Sam: I want to ask about fracking and the whole Peak Oil debate. What about Donald Trump’s claims that the US is going to be the number one producer of oil on the planet? Are you still staying on the Peak Oil bandwagon?

Dmitry: If Donald Trump is a petroleum geologist, then I am from Mars. You have to pay attention to who you pay attention to. Donald Trump is not one to enlighten anyone on this topic. Yes, the raw volumes of oil that the fracking phenomenon is currently producing in the US are huge, but the effect is temporary. Overall production is around 11 million barrels per day, but the decline rate of existing wells hit 500,000 barrels per day per month this summer, and it’s going up. And most of the wells being drilled to compensate for this decline rate produce less than the old ones because all the sweet spots have been tapped already. Add to that the fact that fracking is extremely energy intensive, lowering the EROI of fracked wells. Add to that the fact that the fracking industry hasn’t made any money and is only being kept afloat by a debt bubble kept inflated by low interest rates—which are trending up. Yes, the country is being turned into toxic Swiss cheese; no, this is not going to produce lots of oil long term.

Sam: Then there is the Bill McKibben camp, claiming that Global Warming will kill us off before we get a chance to burn up all the oil.

Dmitry: The effects of Global Warming will vary country by country. We already have extreme, life-threatening heat waves in Southern Europe and in the South and Southwest of the US. There was a lot of crop damage in Europe this summer as a result. The US can no longer compete with Russia in wheat exports. Russian grain exports have surpassed weapons in terms of export revenue and are now in second place after oil and gas. Russia is becoming the breadbasket of the planet. 

Of course, it has more land than any other country on Earth, but it used to be pretty cold. Now it’s warming up and things are growing really well. The tomatoes that we grew in Russia this summer did really well. We were just buried in tomatoes! And so there will be winners and losers. Bangladesh and the Netherlands will end up underwater. An entire belt through the south of the US will not be survivable in the summer without air conditioning… 

Sam: It’s 97ºF [36ºC] here in Atlanta in October. I can’t run the AC because it ruins sound quality, so I am sitting here with sweat running down my face… But how much has Global Warming affected your view of the future?

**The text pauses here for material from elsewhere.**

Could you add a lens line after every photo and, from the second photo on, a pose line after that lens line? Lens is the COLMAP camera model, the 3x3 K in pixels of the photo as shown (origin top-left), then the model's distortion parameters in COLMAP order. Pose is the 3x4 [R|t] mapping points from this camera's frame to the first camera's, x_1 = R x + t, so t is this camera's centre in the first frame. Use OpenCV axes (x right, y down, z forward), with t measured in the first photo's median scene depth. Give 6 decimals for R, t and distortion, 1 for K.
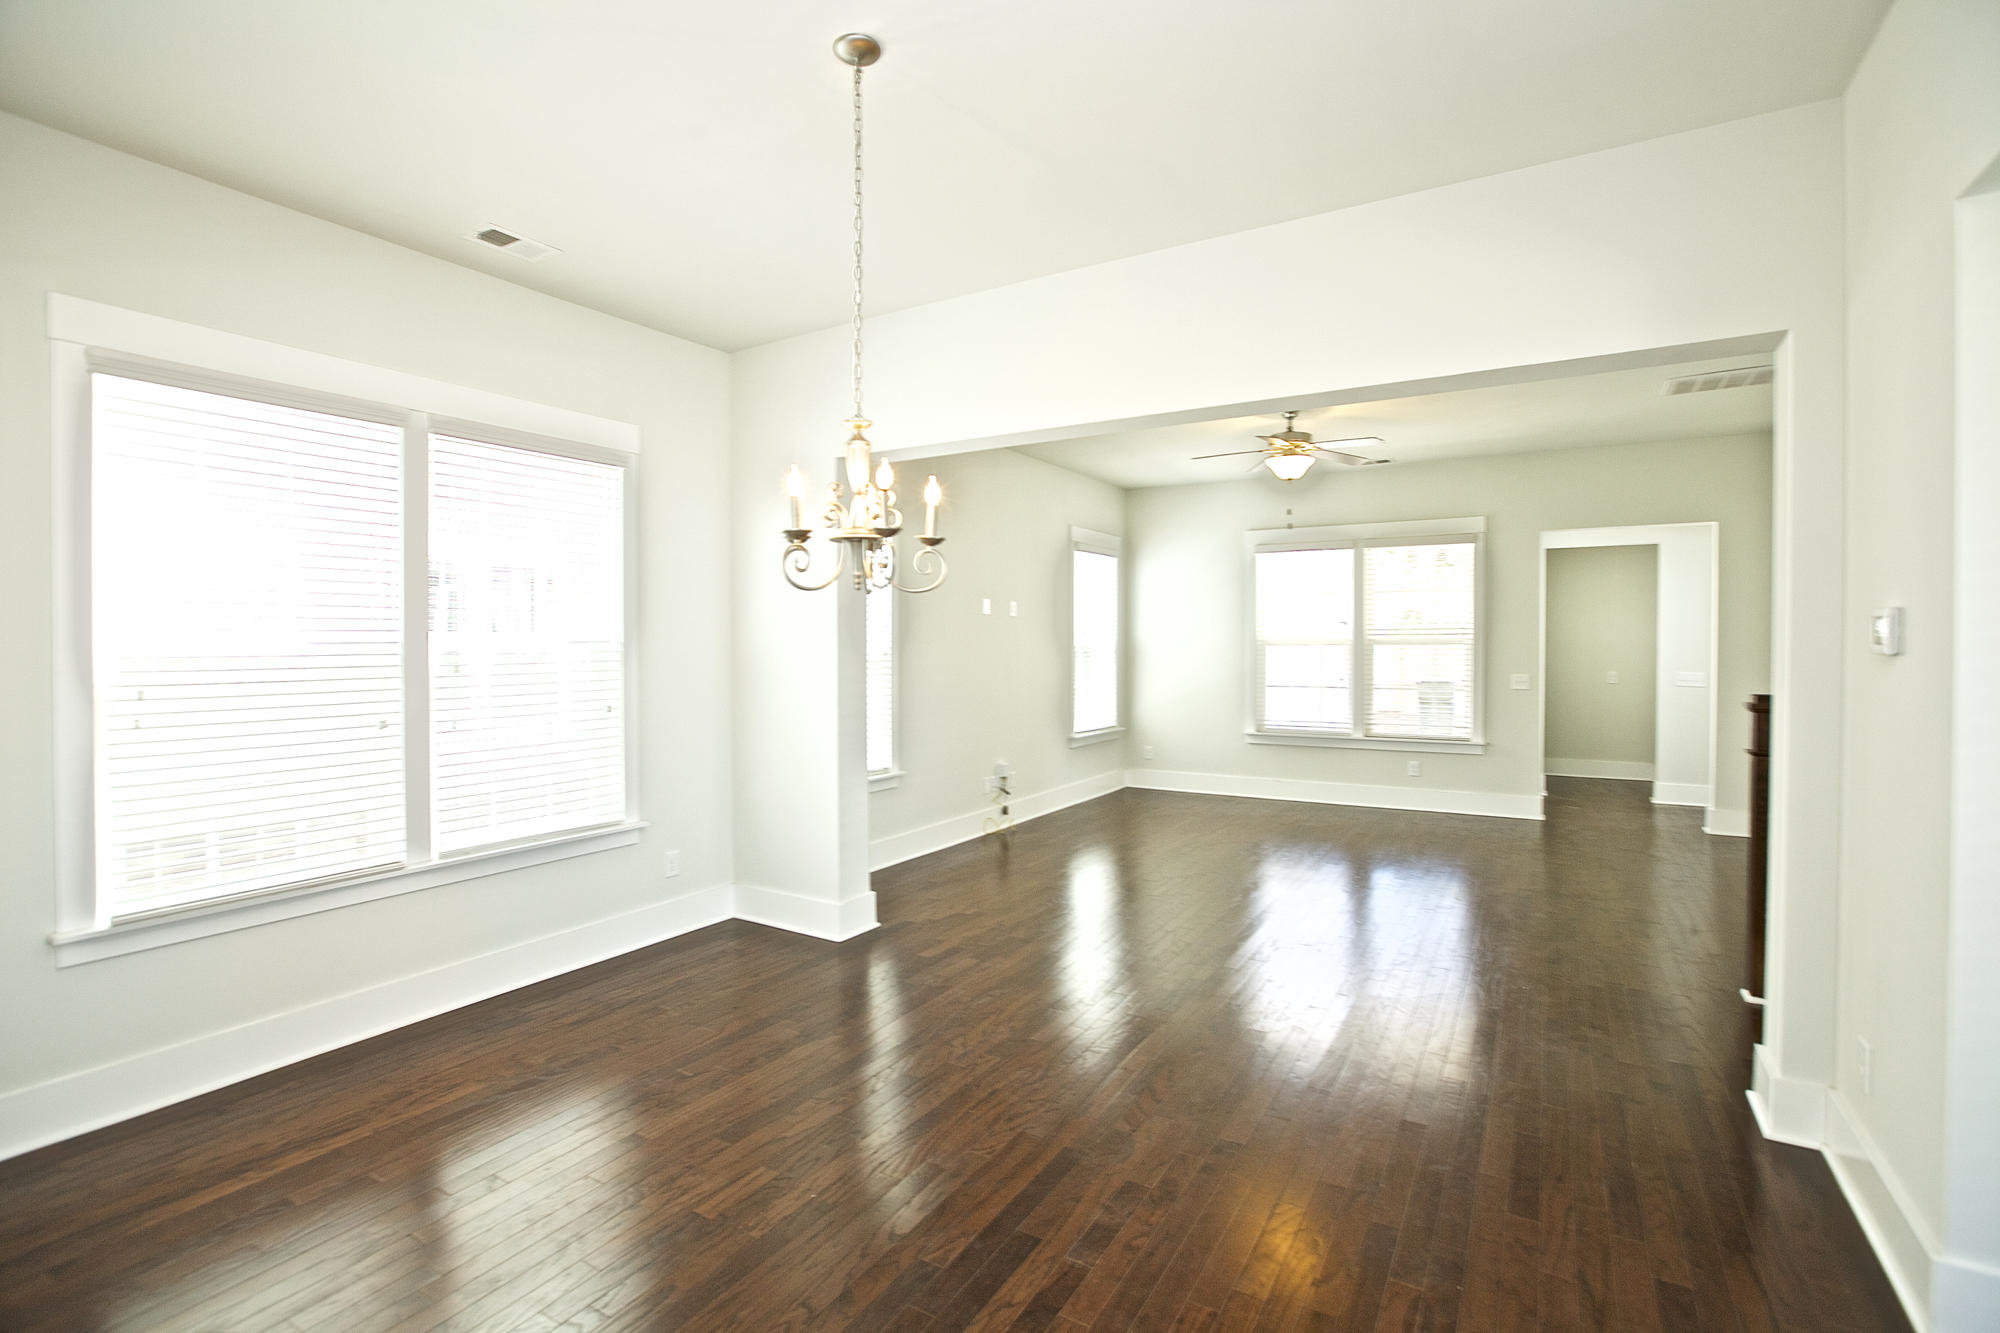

Dmitry: It has affected my view of the present. The world has been reconfigured by Global Warming. The fact that it is now possible to ship goods year-round through the Arctic Ocean, along the north of Russia and Canada, is a game changer. Goods no longer have to pass through the Suez Canal or the Panama Canal. There is a more direct route now. That is a sudden, drastic change that has happened thanks to Global Warming—thanks to the fact that the Arctic is now relatively ice-free, to a point where Russia’s atomic icebreaker fleet can keep the sea lanes clear year-round. There will be winners and losers. Sorry to have to state the obvious, but Russia is looking like a Global Warming winner and the US is looking like a Global Warming loser. This is not just my opinion: lots of authoritative voices are making that point and recent economic results back it up.